TIM: I'm wondering if you've noticed a tendency with candidates who've used ChatGPT or any large language model to at least do the coding bit. Do you ever get the sense that they are now almost palming off the responsibility? It's Oh, this is what Chattopadhyay gave me as opposed to them needing to own the fact that yes, they've used a tool to generate it, but ultimately it's still their responsibility to write it. Have you noticed any maybe more junior candidates start to slip into that mindset?

GUY ATTIA: Not really. I think they are shy. They are too shy to say that yet it's convenient to use it, but to blame it is another level, and at the end you are responsible; you are the answer writer, so I didn't find it like no.

TIM: And in your view, is there a difference between using something like ChatGPT on a skill that you don't know at all versus using it on a skill you actually do know to make yourself more efficient? So, for example, a candidate who'd never written SQL using it for SQL versus one who's an expert in SQL.

GUY ATTIA: So it's again the same; it's quite the same answer from before, because if I use it for something that I don't know, I won't understand the solution, and if I don't understand the solution, I can't explain it, and I will catch it over there, but in any way I do expect them to use the tools that are optimizing If he tries to solve it without Google or any LLM model, it will take him 15 minutes, and he could solve it in one minute by querying Google. I will ask him, Why didn't you use the tool that you have? Because you're wasting time; you're wasting money, so it's also part of the things that I'm checking. Did you use the correct tool in order to do it? Maybe if it's something that's technology that you're not familiar with at all, maybe you will need to start by reading the documentation of this tool before going to ChatGPT or the solution itself.
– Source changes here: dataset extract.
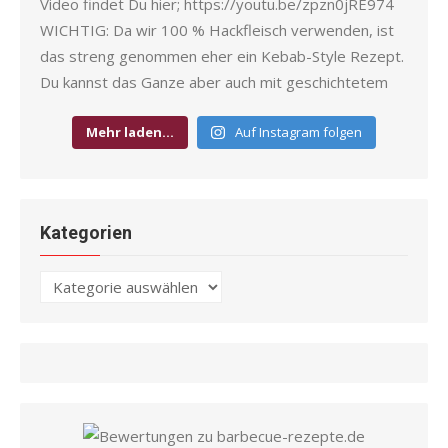
Mehr laden…
Auf Instagram folgen
Kategorien
Kategorien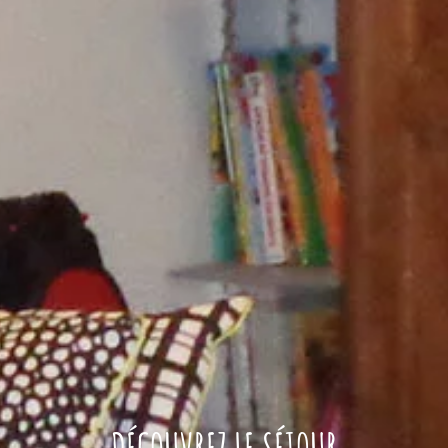
DÉCOUVREZ LE SÉJOUR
TIM: to ask you about is If you had the proverbial magic wand, it could be AI; it could be any other kind of magic you like. If you could, with the click of a finger, fix the hiring process, how would you do it? What would you do?

GUY ATTIA: Oh, that's a nice thing to think about. I'd probably create a system that seamlessly integrates skill-based assessments. Automated candidate matching and real-time feedback while eliminating bias, which is most important for me because I am very sensitive to this topic, will also offer continuous learning opportunities for hiring managers and candidates. Both sides will benefit from it. The manager will learn what you need to do better in order to hire or to interview the next person, and the candidate will learn where he felt wrong or where he answered wrong, and then he will improve his skills, and we'll have better chances in the future. It will ensure alignment with evolving industry needs because it's getting out there for bigger companies and smaller companies to hire people and know exactly the set of skills and the seniority level of a new recruiter.

TIM: That sounds like a great use of your wish or your magic wand, and I feel like we can't be that far off that I don't think that's fantasy. I feel like that's 2025-2026 products. I feel like we're already pretty close, so I hope you get your wish, and your magic wand wish is granted. Guy, it's been an interesting and engaging conversation today. We've covered a lot of ground. Thank you so much for joining us and sharing all of your insights with our audience.

GUY ATTIA: Thanks a lot, Tim. It was interesting, and I had a lot of fun. Thanks for having me.